Tarefa A: Transcreva fielmente as linhas das entradas situadas entre a que contém "lateral view (right).*" e a que contém "The anteversion of", ambas incluídas.

Excerto fornecido:
====
Segundo Ribeiro (1892), por alvará de 2 de Abril de 1762, é estabelecida a Aula de artilharia de S. Julião da Barra. O decreto de 30 de Julho de 1762 determinava que em cada regimento houvesse uma escola, sendo escolhido para esse fim o Oficial com maior capacidade para o desempenho dessa missão. Em 15 de Junho de 1763, sob os auspícios do conde Schaumbourg Lippe, é aprovado o plano de estudos desses regimentos, então reduzidos para quatro (decreto de 10 de Maio de 1763).

Segundo Carvalho (2001), com a reformulação da Universidade de Coimbra, operada em 1772, e sendo criada a Faculdade de Matemática, passou a existir a possibilidade de a formação de base do Oficial do Exército se efetuar nesta instituição. O respetivo bacharelato tinha como objetivo preparar os alunos para o serviço da Campanha e da Marinha, assim como para ensinarem, pública e particularmente, as Ciências Matemáticas fora da Universidade. Nesse mesmo ano (1772) termina o ensino da Matemática no Colégio dos Nobres, sendo os respetivos docentes transferidos para esta Universidade, bem como o Material de laboratório e os direitos de impressão dos Elementos de Euclides.
====
Dados da tarefa:

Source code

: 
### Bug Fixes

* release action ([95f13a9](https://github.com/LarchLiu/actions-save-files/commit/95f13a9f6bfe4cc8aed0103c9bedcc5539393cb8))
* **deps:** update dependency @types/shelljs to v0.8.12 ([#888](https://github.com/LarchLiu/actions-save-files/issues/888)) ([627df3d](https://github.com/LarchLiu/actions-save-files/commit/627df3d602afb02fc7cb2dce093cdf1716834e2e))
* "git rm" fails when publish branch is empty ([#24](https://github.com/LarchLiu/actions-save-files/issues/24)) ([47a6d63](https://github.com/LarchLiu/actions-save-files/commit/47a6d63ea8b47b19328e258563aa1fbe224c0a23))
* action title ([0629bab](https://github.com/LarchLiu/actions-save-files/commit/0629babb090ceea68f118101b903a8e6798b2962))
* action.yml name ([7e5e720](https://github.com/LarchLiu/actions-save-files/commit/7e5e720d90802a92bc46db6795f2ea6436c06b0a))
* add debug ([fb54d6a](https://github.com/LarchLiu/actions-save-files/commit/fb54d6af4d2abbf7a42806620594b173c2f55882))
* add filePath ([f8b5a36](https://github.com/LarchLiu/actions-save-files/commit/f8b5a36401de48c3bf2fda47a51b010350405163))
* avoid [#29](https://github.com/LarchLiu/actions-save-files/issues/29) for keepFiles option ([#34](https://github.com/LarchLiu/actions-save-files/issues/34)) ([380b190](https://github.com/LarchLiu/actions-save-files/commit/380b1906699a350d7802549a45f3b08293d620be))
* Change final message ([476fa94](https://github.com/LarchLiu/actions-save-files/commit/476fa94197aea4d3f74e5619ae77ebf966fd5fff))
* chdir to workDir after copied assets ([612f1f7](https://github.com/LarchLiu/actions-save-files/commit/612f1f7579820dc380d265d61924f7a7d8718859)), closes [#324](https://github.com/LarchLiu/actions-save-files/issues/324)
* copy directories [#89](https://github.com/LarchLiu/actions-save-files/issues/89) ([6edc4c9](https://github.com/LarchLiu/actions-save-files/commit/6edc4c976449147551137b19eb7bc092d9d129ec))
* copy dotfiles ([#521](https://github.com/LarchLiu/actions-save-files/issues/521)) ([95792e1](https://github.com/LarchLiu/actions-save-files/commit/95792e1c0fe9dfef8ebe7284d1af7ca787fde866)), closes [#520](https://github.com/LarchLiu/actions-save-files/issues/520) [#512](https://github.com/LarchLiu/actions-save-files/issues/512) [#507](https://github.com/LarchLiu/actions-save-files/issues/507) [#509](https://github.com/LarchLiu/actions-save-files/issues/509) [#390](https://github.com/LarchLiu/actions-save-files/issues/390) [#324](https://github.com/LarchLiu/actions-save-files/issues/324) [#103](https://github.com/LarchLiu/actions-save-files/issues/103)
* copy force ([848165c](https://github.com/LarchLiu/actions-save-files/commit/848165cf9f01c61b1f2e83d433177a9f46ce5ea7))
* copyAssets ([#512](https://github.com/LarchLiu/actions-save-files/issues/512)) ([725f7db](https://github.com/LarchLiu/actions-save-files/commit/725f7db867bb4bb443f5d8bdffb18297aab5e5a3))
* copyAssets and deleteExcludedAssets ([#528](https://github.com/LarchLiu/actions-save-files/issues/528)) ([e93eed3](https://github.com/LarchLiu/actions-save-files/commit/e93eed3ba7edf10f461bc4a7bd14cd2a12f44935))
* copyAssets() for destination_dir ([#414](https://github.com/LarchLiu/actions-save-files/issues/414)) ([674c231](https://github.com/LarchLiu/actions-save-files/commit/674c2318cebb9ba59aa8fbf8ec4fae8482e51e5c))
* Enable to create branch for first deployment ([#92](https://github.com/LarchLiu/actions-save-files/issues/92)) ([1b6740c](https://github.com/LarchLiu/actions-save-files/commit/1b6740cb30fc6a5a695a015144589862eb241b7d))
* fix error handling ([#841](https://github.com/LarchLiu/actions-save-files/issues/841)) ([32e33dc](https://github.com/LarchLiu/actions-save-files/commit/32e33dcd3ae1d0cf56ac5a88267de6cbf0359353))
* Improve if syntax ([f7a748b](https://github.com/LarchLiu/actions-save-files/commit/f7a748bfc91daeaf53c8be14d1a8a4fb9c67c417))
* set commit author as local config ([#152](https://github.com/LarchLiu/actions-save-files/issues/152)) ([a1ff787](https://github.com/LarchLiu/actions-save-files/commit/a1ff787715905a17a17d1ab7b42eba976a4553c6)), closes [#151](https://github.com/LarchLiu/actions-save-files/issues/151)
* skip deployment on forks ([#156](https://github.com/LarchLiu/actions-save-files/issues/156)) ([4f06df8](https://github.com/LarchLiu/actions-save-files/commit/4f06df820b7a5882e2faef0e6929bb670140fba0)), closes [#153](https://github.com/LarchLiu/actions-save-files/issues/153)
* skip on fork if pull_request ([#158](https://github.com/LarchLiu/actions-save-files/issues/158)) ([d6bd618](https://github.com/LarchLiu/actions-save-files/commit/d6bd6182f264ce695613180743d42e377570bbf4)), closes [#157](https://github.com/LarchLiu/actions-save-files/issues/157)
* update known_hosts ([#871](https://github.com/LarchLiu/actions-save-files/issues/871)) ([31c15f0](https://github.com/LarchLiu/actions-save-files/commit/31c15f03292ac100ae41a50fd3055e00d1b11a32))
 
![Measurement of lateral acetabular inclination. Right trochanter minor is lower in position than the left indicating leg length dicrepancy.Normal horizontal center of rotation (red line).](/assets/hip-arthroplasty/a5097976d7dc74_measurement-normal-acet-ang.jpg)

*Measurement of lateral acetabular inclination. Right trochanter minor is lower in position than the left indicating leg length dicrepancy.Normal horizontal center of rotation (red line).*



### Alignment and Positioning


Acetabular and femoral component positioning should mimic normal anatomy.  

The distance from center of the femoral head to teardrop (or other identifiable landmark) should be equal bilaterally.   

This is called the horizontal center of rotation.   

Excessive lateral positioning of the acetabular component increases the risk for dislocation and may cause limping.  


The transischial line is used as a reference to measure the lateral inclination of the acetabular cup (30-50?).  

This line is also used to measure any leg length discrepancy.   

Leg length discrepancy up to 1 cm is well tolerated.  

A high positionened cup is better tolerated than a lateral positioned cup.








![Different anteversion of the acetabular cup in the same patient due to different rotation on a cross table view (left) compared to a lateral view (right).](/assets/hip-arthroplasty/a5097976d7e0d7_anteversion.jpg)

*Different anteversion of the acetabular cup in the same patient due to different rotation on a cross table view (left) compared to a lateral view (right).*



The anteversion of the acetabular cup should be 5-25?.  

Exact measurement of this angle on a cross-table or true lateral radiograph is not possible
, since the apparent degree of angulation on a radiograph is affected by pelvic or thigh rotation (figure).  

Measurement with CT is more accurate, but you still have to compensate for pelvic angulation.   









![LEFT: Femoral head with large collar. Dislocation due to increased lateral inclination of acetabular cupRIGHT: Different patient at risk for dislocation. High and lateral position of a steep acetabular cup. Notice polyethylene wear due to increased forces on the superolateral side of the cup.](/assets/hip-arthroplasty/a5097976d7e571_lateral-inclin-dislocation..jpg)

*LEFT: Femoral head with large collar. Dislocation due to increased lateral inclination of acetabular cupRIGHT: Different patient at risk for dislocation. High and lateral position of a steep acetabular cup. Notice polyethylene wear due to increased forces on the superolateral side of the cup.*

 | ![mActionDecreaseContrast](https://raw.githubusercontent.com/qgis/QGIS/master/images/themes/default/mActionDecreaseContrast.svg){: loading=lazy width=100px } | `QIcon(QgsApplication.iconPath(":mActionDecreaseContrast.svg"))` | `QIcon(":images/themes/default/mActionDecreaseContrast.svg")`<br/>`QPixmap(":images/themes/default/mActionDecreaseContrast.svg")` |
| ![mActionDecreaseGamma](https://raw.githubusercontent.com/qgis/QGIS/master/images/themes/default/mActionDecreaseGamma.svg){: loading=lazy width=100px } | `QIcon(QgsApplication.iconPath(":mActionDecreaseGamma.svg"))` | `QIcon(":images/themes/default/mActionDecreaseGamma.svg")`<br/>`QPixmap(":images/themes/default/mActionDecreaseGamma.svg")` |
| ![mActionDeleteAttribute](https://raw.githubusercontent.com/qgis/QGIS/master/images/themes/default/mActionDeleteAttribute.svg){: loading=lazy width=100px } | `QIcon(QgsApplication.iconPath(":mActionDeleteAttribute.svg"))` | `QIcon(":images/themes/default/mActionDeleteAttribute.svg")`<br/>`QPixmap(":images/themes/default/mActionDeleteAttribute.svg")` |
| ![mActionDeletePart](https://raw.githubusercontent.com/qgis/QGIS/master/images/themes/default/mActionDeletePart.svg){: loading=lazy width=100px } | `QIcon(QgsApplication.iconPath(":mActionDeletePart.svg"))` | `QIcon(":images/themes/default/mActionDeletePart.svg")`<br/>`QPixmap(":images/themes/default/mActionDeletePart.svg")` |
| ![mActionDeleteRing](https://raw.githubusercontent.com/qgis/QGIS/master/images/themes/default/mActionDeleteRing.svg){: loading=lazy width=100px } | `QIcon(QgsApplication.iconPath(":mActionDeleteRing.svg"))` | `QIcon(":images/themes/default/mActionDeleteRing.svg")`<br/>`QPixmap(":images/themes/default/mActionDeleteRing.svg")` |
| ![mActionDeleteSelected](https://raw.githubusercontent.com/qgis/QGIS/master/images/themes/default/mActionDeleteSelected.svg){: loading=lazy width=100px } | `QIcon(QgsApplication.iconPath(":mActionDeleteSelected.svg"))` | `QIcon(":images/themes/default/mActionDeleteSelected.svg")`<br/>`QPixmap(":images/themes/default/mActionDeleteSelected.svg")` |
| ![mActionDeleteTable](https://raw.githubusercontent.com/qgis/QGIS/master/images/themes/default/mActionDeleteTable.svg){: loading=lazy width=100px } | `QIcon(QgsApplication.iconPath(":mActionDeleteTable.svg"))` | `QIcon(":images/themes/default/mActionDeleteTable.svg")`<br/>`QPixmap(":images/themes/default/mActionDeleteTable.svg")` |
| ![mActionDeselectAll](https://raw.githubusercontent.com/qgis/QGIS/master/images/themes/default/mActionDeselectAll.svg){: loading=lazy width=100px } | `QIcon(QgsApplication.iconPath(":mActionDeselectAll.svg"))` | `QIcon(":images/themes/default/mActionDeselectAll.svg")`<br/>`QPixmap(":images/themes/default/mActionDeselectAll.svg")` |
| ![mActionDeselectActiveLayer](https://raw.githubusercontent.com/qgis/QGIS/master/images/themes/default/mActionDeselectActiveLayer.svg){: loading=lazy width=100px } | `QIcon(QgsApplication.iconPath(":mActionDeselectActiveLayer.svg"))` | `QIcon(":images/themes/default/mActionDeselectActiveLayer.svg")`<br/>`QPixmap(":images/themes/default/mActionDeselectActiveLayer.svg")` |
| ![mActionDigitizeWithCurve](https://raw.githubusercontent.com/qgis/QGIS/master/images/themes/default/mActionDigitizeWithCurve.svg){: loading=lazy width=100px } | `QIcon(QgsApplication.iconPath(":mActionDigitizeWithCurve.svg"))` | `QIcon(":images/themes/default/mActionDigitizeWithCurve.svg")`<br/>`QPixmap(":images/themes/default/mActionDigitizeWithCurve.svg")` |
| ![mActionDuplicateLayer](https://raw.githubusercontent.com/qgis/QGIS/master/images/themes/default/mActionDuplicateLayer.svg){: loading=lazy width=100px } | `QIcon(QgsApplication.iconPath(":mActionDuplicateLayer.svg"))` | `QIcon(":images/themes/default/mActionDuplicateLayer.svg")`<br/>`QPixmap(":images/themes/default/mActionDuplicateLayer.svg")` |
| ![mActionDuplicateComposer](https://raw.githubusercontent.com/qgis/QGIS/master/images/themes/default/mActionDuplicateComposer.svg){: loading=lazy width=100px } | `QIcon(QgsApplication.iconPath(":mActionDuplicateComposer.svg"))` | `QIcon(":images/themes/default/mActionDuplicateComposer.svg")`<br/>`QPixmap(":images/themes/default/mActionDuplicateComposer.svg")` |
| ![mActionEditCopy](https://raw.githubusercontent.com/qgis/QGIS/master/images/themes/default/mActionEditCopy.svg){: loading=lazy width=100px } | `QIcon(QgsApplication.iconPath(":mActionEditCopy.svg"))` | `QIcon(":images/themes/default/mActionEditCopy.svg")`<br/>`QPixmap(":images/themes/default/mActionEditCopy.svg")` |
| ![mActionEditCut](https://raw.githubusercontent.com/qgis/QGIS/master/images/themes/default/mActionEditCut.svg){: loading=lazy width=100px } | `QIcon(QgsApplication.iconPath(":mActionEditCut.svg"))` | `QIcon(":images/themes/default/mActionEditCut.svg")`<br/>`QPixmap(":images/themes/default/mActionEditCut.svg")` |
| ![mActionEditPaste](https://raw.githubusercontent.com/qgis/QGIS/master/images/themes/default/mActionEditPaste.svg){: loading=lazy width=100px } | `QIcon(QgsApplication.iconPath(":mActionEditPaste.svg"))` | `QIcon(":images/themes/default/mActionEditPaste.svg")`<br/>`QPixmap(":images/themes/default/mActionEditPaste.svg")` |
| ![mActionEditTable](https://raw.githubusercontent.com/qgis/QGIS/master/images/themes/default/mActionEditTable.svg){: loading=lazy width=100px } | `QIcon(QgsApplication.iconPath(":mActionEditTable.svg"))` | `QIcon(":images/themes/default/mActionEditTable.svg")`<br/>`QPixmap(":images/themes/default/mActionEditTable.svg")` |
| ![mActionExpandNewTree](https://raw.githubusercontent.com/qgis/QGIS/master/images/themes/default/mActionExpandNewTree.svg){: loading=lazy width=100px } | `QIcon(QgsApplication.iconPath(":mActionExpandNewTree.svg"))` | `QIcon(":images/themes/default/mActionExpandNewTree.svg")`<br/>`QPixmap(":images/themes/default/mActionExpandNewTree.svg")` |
====
Tarefa B:
Responda, com base no excerto sobre a formação dos oficiais do Exército, às perguntas seguintes:
(i) Em que data foi passado o alvará que estabeleceu a Aula de artilharia de S. Julião da Barra?
(ii) A quantos regimentos ficaram reduzidos os regimentos cujo plano de estudos foi aprovado em 1763?
(iii) Para que instituição foram transferidos os docentes de Matemática do Colégio dos Nobres?

Resposta A:
*Different anteversion of the acetabular cup in the same patient due to different rotation on a cross table view (left) compared to a lateral view (right).*



The anteversion of the acetabular cup should be 5-25?.  

Resposta B:
(i) 2 de Abril de 1762.
(ii) A quatro.
(iii) Para a Universidade de Coimbra.